Where will you be wearing them? - Will you wear them mostly for local dog walks on flatter ground or will you be hiking frequently? The more unpredictable the terrain, the more attention you’ll need to pay towards the tread of the boot. You’ll need lots of extra grip and support on the soles as well as the ankles.
What will you wear them with? - We don’t necessarily mean your outfit here! Are you a fan of thicker wool socks when walking or do you prefer a thinner cotton sock? Whichever you wear, make sure to take them with you when you try on hiking boots. There’s no point in wearing thin socks if you’d wear thick socks on a hike. With thicker socks, you might find you need to go up about a half size for extra wiggle room. Remember you want hiking boots to be snug but not tight.
When do you need them for? - If you’ve got a hike planned, make sure you buy your boots far in advance. Hiking in a brand new pair of boots will only cause blisters. Wear them in around the house first before trialling them on shorter, local walks. They might feel odd to wear at first but the more you wear them, the more comfortable they will feel on your feet!
The features of a hiking boot
Whilst other shoes just require a simple fit test on your feet, hiking boots are a little different. If you’ll be wearing them out and about for hours at a time, you need to make sure that they include everything you need. Here are a few features to look out for.
Upper sole - This is the material that the boot is made of.
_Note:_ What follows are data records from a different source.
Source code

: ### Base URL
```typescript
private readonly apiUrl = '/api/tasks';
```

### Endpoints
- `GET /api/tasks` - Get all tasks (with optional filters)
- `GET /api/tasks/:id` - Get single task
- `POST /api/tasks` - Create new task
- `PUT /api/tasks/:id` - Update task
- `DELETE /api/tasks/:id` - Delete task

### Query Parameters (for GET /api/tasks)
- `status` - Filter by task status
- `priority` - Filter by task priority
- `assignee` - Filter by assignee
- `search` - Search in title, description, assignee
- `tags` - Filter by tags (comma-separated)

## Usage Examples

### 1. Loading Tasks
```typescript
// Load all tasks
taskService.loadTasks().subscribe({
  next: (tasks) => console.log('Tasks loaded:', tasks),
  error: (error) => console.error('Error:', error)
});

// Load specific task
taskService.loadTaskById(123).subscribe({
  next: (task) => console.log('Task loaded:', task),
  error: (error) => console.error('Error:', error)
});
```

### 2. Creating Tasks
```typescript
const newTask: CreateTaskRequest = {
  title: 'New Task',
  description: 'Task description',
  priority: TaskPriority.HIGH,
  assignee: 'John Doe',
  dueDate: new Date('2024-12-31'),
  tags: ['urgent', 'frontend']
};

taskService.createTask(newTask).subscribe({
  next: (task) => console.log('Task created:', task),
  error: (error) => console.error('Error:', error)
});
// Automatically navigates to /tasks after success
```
Your best bet is leather as it’s waterproof, easy to polish and clean and still looks cool. Whilst they will be waterproof, they will still require cleaning and waterproofing regularly. Our traditional brown leather hiking boots are available for both men and women.
However, synthetic materials, such as nylon and polyester, are perfectly fine for less frequent walkers. They’ll be showerproof but not fully waterproof so perhaps don’t go walking during a downpour in a pair of those!
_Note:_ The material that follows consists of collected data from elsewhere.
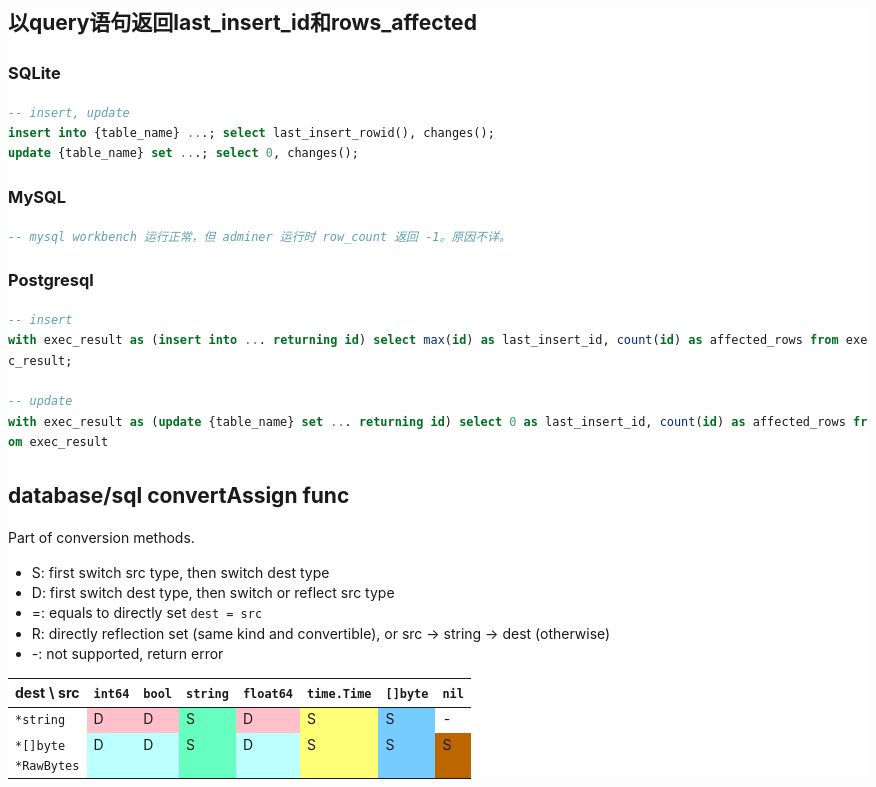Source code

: 
## 以query语句返回last_insert_id和rows_affected

### SQLite

```sql
-- insert, update
insert into {table_name} ...; select last_insert_rowid(), changes();
update {table_name} set ...; select 0, changes();
```

### MySQL

```sql
-- mysql workbench 运行正常，但 adminer 运行时 row_count 返回 -1。原因不详。

```

### Postgresql

```sql
-- insert
with exec_result as (insert into ... returning id) select max(id) as last_insert_id, count(id) as affected_rows from exec_result;

-- update
with exec_result as (update {table_name} set ... returning id) select 0 as last_insert_id, count(id) as affected_rows from exec_result
```

## database/sql convertAssign func

Part of conversion methods.

* S: first switch src type, then switch dest type
* D: first switch dest type, then switch or reflect src type
* =: equals to directly set `dest = src`
* R: directly reflection set (same kind and convertible), or src -> string -> dest (otherwise)
* -: not supported, return error

<table>
<thead>
<tr>
<th>dest \ src</th>
<th><code>int64</code></th>
<th><code>bool</code></th>
<th><code>string</code></th>
<th><code>float64</code></th>
<th><code>time.Time</code></th>
<th><code>[]byte</code></th>
<th><code>nil</code></th>
</tr>
</thead>
<tbody>
<tr>
<td><code>*string</code></td><td bgcolor=#ffc0cb>D</td><td bgcolor=#ffc0cb>D</td><td bgcolor=#66ffc0>S</td><td bgcolor=#ffc0cb>D</td><td bgcolor=#ffff77>S</td><td bgcolor=#77ccff>S</td><td>-</td>
</tr>
<tr>
<td><code>*[]byte</code><br><code>*RawBytes</code></td><td bgcolor=#bbffff>D</td><td bgcolor=#bbffff>D</td><td bgcolor=#66ffc0>S</td><td bgcolor=#bbffff>D</td><td bgcolor=#ffff77>S</td><td bgcolor=#77ccff>S</td><td bgcolor=#bb6600>S</td>
</tr>
<tr>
Insoles - Obviously, all boots will come with insoles attached but if you have particular foot problems, you might need an additional pair of insoles. They might be specialist medical ones or ones that offer extra support or padding for your heels, arches/instep or balls of the feet. With insoles, it’s definitely trial and error and it could also mean you need to size up to fit any extra insoles into the boot.
Outsoles - The more uneven the terrain, the thicker and stiffer the sole needs to be. This does make the shoes heavier but also safer for any off trail routes and offer that extra stability you would need. For lighter walks in the countryside, a softer, more flexible sole is recommended instead. It will still need to have plenty of grooves on the sole for grip but you will get more freedom from the shoe.
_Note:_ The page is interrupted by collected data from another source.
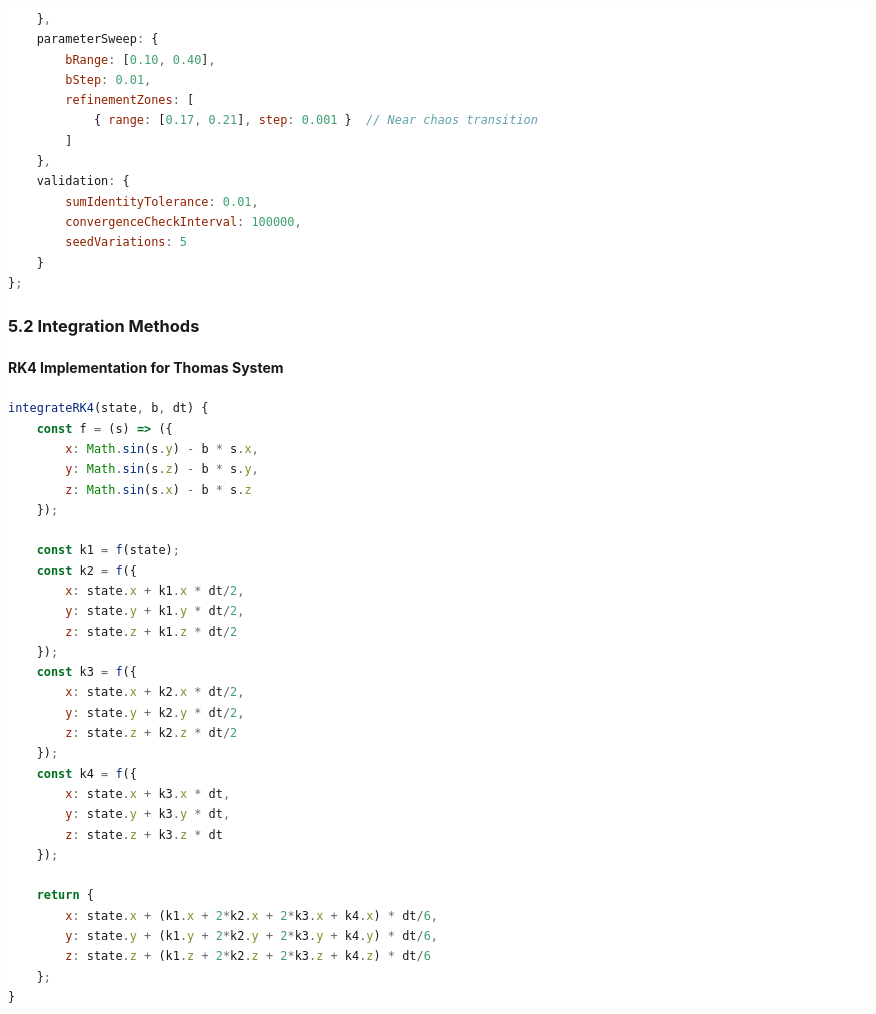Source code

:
 ```javascript
    },
    parameterSweep: {
        bRange: [0.10, 0.40],
        bStep: 0.01,
        refinementZones: [
            { range: [0.17, 0.21], step: 0.001 }  // Near chaos transition
        ]
    },
    validation: {
        sumIdentityTolerance: 0.01,
        convergenceCheckInterval: 100000,
        seedVariations: 5
    }
};
```

### 5.2 Integration Methods

#### RK4 Implementation for Thomas System

```javascript
integrateRK4(state, b, dt) {
    const f = (s) => ({
        x: Math.sin(s.y) - b * s.x,
        y: Math.sin(s.z) - b * s.y,
        z: Math.sin(s.x) - b * s.z
    });
    
    const k1 = f(state);
    const k2 = f({
        x: state.x + k1.x * dt/2,
        y: state.y + k1.y * dt/2,
        z: state.z + k1.z * dt/2
    });
    const k3 = f({
        x: state.x + k2.x * dt/2,
        y: state.y + k2.y * dt/2,
        z: state.z + k2.z * dt/2
    });
    const k4 = f({
        x: state.x + k3.x * dt,
        y: state.y + k3.y * dt,
        z: state.z + k3.z * dt
    });
    
    return {
        x: state.x + (k1.x + 2*k2.x + 2*k3.x + k4.x) * dt/6,
        y: state.y + (k1.y + 2*k2.y + 2*k3.y + k4.y) * dt/6,
        z: state.z + (k1.z + 2*k2.z + 2*k3.z + k4.z) * dt/6
    };
}
```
Fit - Not only do you need to look at how narrow or wide the boots are, you also need to look into where they sit on your ankle. Hiking shoes need to fit under the ankle whereas boots should cover the ankle bone. Think about how comfortable they will be during a long hike. Many people feel uncomfortable in hiking boots as they can rub against the ankle bone. Others find hiking shoes uncomfortable because the shoe cuts right under the ankle bone. Usually, the longer the hike, the more ankle support you will require as a rule of thumb. It’s all about personal preference and comfort. That’s why we recommend wearing them around the house first before you 100% decide on if a pair is for you or not.
Choosing a pair of hiking boots is a big investment so always make sure it’s worth the price. If you know you’ll get outdoors lots and make use of them, they’re a great investment piece. If you think you might go hiking but prefer shorter walks, shop around for a lighter pair of walking shoes first and see if that makes a difference before investing in a pair of leather hiking boots.